Ken Morrow, a regular columnist for sister publication Cannabis Business Times and owner of cannabis R&D company Trichome Technologies, is a horticulture nerd at heart. In his experience, the cannabis and horticulture industries aren’t all that different — and could learn a lot from each other.
Greenhouse Management: What can the greenhouse industry learn from the cannabis industry?
Ken Morrow: I look [at] the reverse — I look at what the cannabis industry can learn from the production industry of large-scale greenhouse horticulture. In some ways, they are different, but in some ways, they are same. I tell people all the time about these three businesses in Wilcox, Arizona. They took over existing greenhouse space that used to belong to EuroFresh Farms — they were the largest greenhouses in the U.S. — and if you Google EuroFresh Farms and look at their history, you’ll realize that they filed for bankruptcy three separate times because they couldn’t stay bug- and disease-free. There are nuances with lighting spectrums and other things we don’t know. But we can learn from any indoor operation.
GM: What is currently driving growth in the cannabis market?
KM: I think the thing that’s driving [growth] most is extract. Seeing that rapid explosion of extract, whether it’s CO2, hydrocarbon or ethanol, there’s apparatuses out there that cost well over $1 million dollars. It wasn’t even 10 years ago that there wasn’t a single grower out there that could afford to buy something for $1 million, let alone that there was no legal avenue for an investor to invest in a company to give them the amount of money to buy that piece of equipment. And they didn’t have a large enough amount of cannabis to utilize that piece of equipment. Who would have thought that 80% — or even 90% — of the cannabis grown in 10 years will go to vape pens, cartridges and extracts? There’s very little market for [the cannabis flowers].
GM: How would you recommend greenhouse growers interested in learning more about the cannabis industry, or perhaps getting involved with it, start that process?

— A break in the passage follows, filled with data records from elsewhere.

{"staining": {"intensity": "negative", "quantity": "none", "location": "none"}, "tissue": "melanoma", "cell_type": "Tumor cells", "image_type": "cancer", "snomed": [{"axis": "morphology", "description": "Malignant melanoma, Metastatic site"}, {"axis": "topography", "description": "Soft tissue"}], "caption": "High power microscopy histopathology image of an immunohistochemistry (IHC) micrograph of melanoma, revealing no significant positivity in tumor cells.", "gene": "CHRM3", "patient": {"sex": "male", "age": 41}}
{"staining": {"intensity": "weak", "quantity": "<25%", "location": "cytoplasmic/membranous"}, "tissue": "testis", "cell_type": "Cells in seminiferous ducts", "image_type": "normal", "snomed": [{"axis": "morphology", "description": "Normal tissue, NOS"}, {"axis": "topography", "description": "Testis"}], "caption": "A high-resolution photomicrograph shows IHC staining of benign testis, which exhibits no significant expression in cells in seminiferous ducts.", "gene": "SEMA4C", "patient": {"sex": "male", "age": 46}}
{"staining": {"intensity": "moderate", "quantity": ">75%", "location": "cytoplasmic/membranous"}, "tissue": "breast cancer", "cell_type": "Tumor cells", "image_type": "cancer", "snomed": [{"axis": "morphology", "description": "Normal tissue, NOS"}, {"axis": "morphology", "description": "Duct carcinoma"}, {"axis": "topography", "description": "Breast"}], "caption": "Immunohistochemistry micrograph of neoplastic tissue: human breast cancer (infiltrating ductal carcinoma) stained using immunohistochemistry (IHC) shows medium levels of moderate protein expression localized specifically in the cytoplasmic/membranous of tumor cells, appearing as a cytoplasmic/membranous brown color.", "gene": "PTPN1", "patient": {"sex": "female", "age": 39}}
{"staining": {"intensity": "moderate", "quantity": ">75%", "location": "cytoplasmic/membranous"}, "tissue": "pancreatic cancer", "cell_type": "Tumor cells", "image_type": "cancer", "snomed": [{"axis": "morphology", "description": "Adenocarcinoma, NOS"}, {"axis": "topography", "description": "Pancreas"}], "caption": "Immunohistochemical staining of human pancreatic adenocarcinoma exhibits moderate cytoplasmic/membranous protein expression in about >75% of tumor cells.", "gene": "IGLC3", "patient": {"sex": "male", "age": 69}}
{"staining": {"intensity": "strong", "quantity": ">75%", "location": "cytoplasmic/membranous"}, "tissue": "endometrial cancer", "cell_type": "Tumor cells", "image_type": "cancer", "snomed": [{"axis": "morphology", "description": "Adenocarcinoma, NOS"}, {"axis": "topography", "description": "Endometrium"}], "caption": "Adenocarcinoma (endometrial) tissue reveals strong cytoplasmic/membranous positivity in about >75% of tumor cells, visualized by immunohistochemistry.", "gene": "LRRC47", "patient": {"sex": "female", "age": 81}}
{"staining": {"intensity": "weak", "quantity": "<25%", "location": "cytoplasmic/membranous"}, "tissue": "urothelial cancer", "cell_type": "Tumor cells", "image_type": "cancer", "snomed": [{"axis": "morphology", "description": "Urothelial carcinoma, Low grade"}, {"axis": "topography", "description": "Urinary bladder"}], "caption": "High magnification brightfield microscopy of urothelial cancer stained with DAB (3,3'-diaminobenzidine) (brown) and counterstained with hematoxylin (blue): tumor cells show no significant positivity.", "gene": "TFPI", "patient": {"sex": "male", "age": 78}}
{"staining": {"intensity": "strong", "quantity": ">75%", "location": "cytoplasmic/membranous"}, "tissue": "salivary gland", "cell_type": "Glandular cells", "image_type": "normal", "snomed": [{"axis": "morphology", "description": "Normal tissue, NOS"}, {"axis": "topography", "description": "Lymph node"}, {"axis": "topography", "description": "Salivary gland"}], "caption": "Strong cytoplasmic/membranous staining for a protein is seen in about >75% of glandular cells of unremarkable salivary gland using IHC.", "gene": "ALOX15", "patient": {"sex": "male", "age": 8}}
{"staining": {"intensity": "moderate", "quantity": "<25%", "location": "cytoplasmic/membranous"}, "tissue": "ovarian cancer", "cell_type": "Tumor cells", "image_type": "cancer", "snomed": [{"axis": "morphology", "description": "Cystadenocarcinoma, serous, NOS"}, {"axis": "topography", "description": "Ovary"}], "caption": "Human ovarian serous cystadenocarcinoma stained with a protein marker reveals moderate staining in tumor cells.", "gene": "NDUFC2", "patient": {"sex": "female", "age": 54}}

KM: My girlfriend has a niece and the niece was training at a grow facility in Santa Cruz, California. She was very good, very hardworking and became very desired by certain people [in the industry]. And one of them could no longer employ her, so he introduced her to the people that run a company called The Proving Grounds. They are in the Eastern San Diego area and spent millions upon millions of dollars on their greenhouse. She had learned as much as she could, so she got to visit there. And she attended classes at the University of Arizona, where they have some greenhouse classes a few times a year that teach people real-world greenhouse growing — not with cannabis, but with plants. And that still applies. It’s not too different than learning about [horticulture production].